May 26, 2016
“The Recovering
Body” was presented on May 24, 2016, by Jennifer Matesa;
author, educator and speaker. Discussions of abstinent addiction
recovery often focus on developing spiritual approaches to life’s
problems and challenges. But, this virtually ignores the experience
of the body. The facts are that the body undergoes serious changes
and damage during active addiction, and many recovering people wind
up frightened that they have wrecked their neurology permanently.
Full recovery asks us to change the ways we relate to our bodies,
beginning with the discipline of resisting the mind’s obsession
about external “solutions” and grounding oneself inside one’s body,
which lives only in the present. This presentation explores five
approaches to addiction recovery that combine physical practices
with the traditional spiritual enlargement of 12-step abstinent
recovery. These approaches have abundant scientific research
backing them, making them not only a way to gain confidence and
“feel better” in recovery but also to prevent relapse and become
fit to contribute to society.
Jennifer Matesa has been writing and speaking about addiction and
recovery since 2010. Her most recent book is The Recovering Body: Physical and Spiritual
Fitness for Living Clean and
Sober (2014).
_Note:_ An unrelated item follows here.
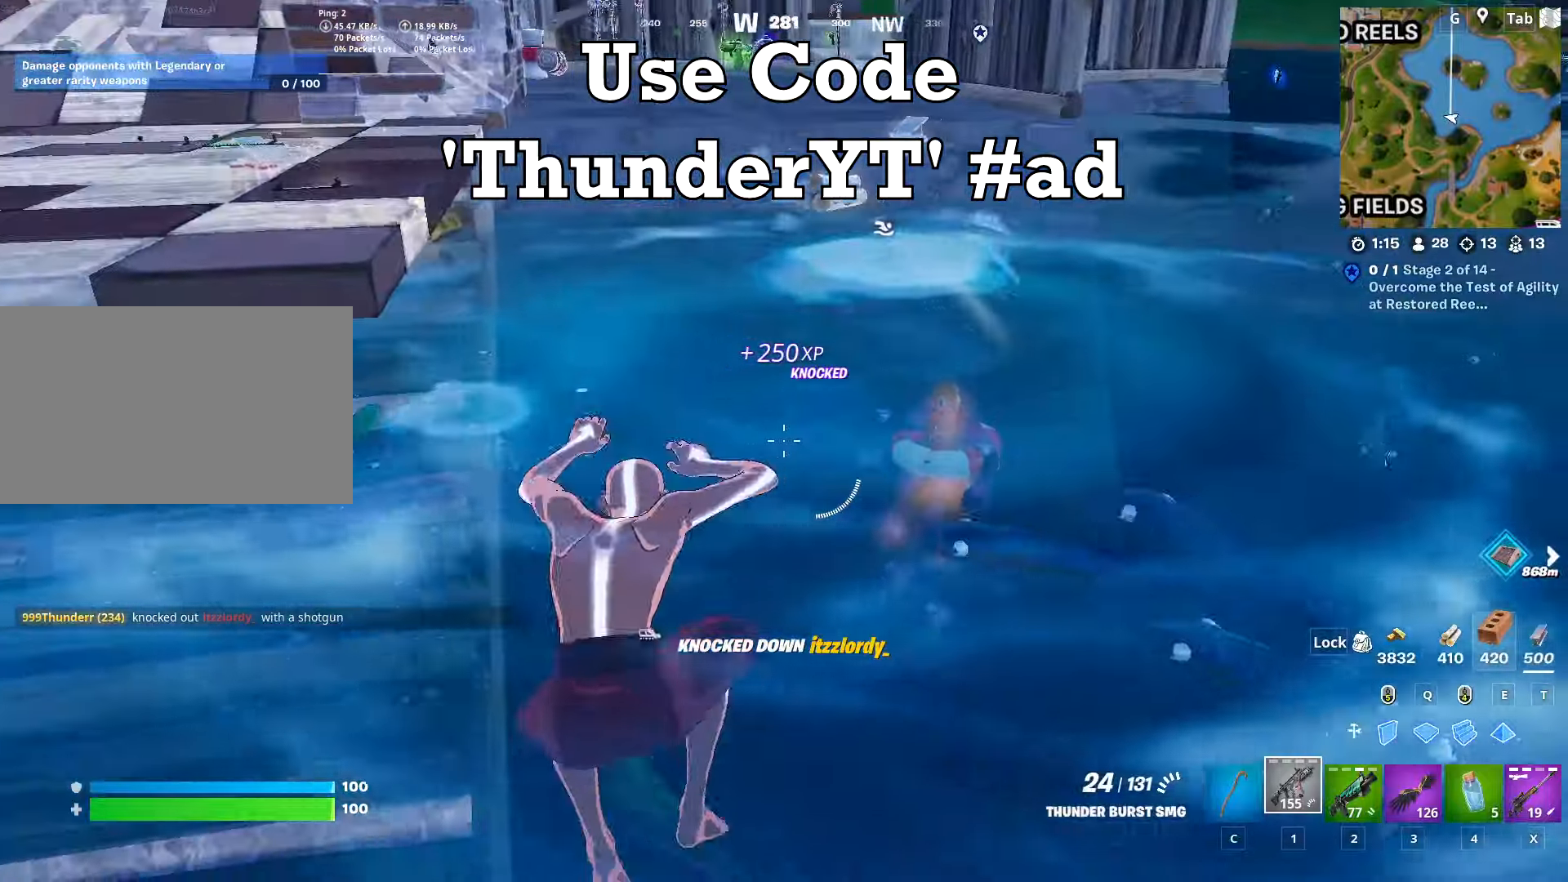
{"keys": [], "mouse": ["left"], "mouse_move": "up", "events": [[166, "a", "down"], [300, "mouse_left", "down"], [350, "w", "up"], [400, "a", "up"]]}
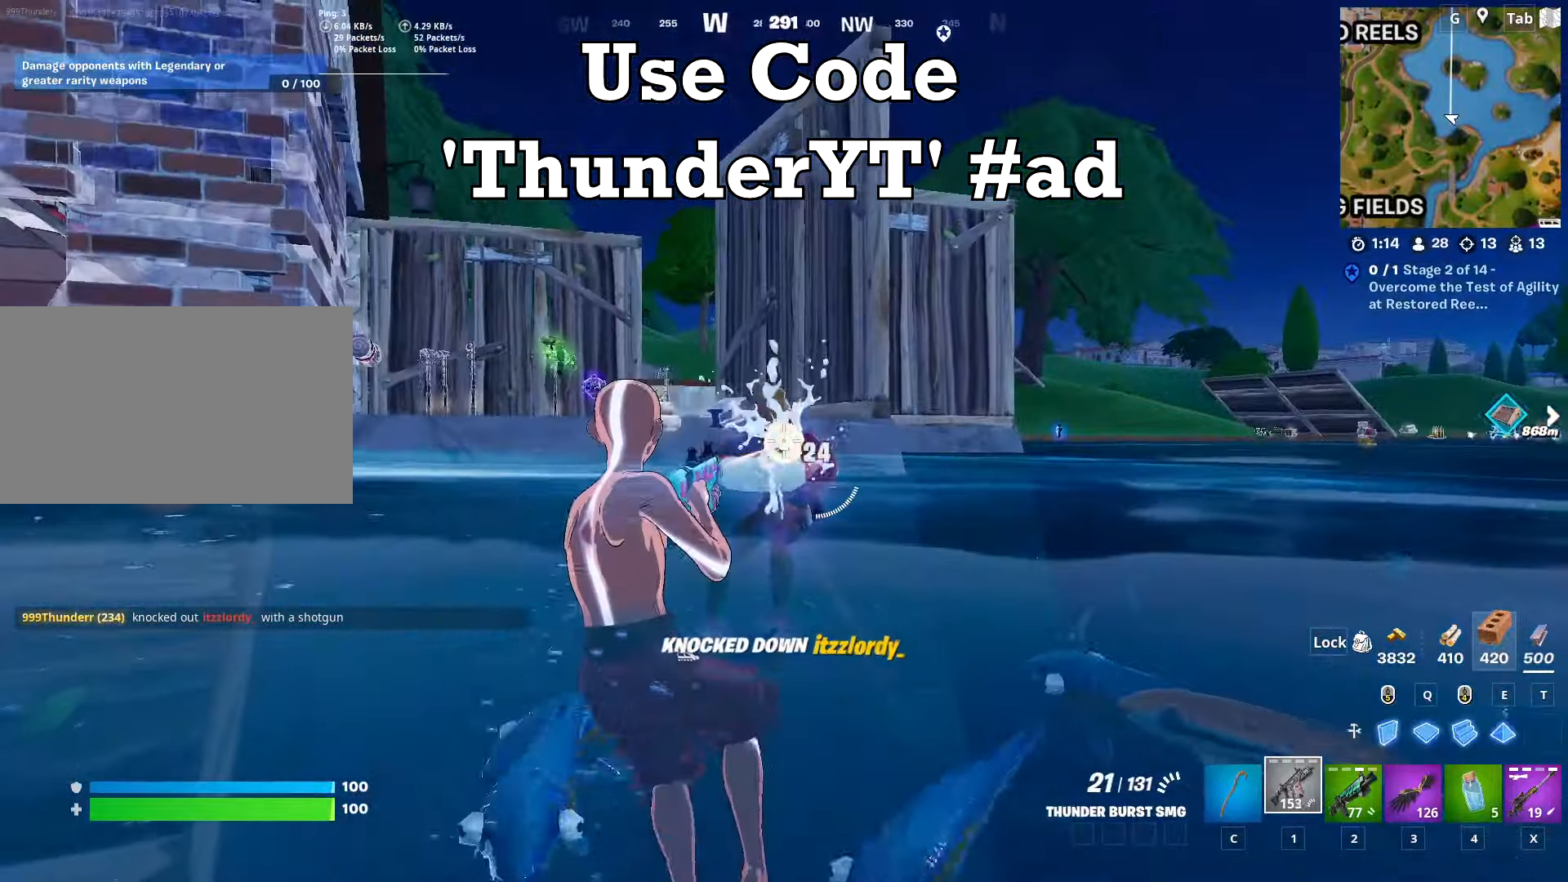
{"keys": ["a", "w"], "mouse": ["left"], "mouse_move": "down", "events": [[83, "w", "down"], [501, "a", "down"]]}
Her forthcoming
book about sexuality in recovery will be published in 2016. She has
written about health and life transformation for more than twenty
years, including two previously published
books, Navel-Gazing: The Days and Nights of a Mother in
the Making, chosen by Lamaze International as a top-ten
childbirth resource, and Knowing Stephanie, a
biography of a young breast cancer patient. Her journalism and
essays have appeared in many publications. In 2010 she established
the popular blog Guinevere Gets Sober (www.guineveregetssober.com), for which she interviewed
many scientists, practitioners, authors, and ordinary folks with
fascinating stories about recovering from addiction. Since 2012 she
has regularly educated groups of medical students about ways to
prevent, identify, and respond to addiction in their patients. In
2013 she was awarded a year-long fellowship with the federal
Substance Abuse and Mental Health Services Administration (SAMHSA),
in recognition of her writing and public speaking about the human
potential to heal.
This program is part of the Dawn Farm Education Series, a FREE,
annual workshop series developed to provide accurate, helpful,
hopeful, practical, current information about chemical dependency,
recovery, family and related issues. The Education Series is
organized by Dawn Farm, a non-profit community of programs
providing a continuum of chemical dependency services. For
information, please see http://www.dawnfarm.org/programs/education-series.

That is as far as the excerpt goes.